Connecticut Department of Children and Families speak out on phishing incident
The Connecticut Department of Children and Families (DCF) spoke out regarding the phishing incident that impacted their employees on May, 20, 2026.
The DCF explained that its employees received an external sophisticated phishing email, the DCF stated the attacker appeared to download emails from two DCF accounts. It went on to say the investigation regarding the attack remains ongoing.
The DCF say that on the same day, the Department of Administrative Services (DAS) expelled a cyber attacker from state systems.
The malicious email was proactively removed from all user inboxes across the agency.
The state of Connecticut has made appropriate referrals to law enforcement, and that investigation also remains active.
The Connecticut Administrative Services Director of Communications Leigh Appleby had the following to say about the phishing incident.
"Generally speaking, the state’s first priority is prevention.
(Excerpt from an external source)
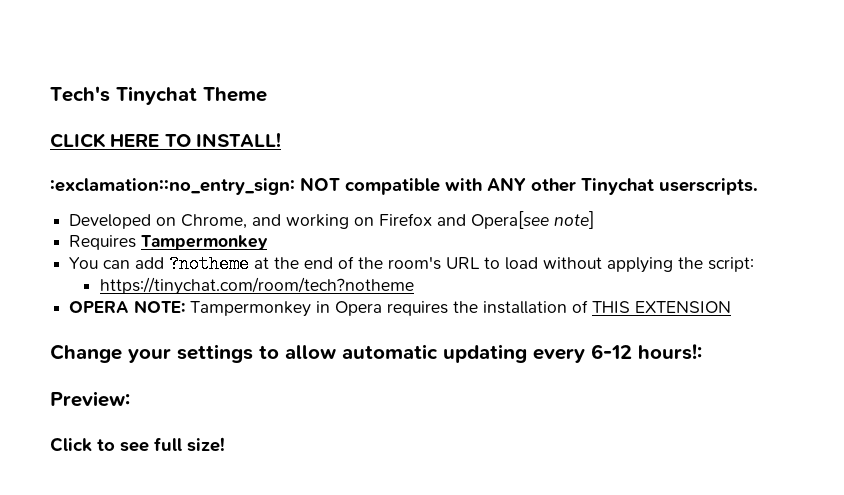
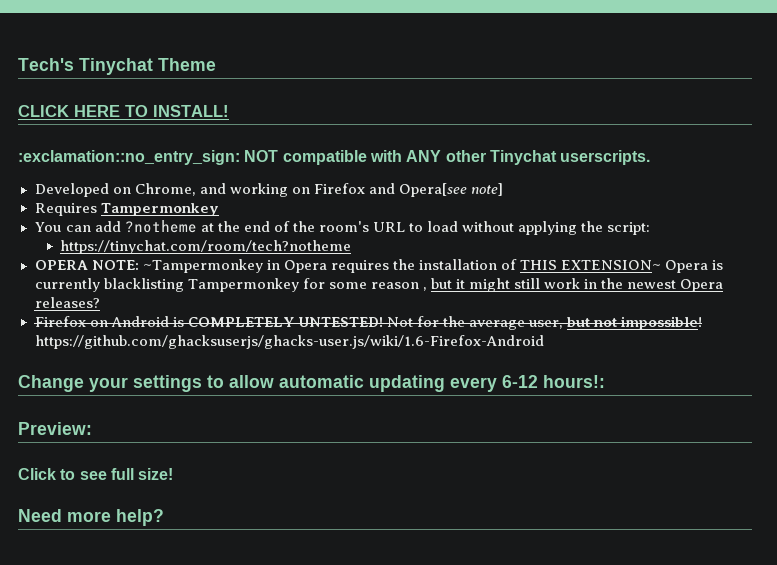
[190,301,312,317] Tampermonkey -> [142,259,263,273] ~Tampermonkey
[635,301,732,313] EXTENSION -> [560,260,724,273] [34,278,724,292] [34,297,100,308] [34,316,703,330] [34,335,545,349] EXTENSION~ Opera is currently blacklisting Tampermonkey for some reason , but it might still work in the newest Opera releases? // Firefox on Android is COMPLETELY UNTESTED! Not for the average user, but not impossible! https://github.com/ghacksuserjs/ghacks-user.js/wiki/1.6-Firefox-Android
(225, 444) none -> [18,509,164,526] // Need more help?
Phishing attacks are becoming more common, more complex, and more convincing, particularly as bad actors use artificial intelligence and other tools to make fraudulent messages appear legitimate." Appleby stated. "State employees receive regular cybersecurity training to help raise awareness, recognize suspicious messages, and prevent these types of attacks from succeeding in the first place."
DCF says it is working closely with DAS and the Office of the Attorney General to ensure compliance with all applicable statutory notice requirements related to the compromised information.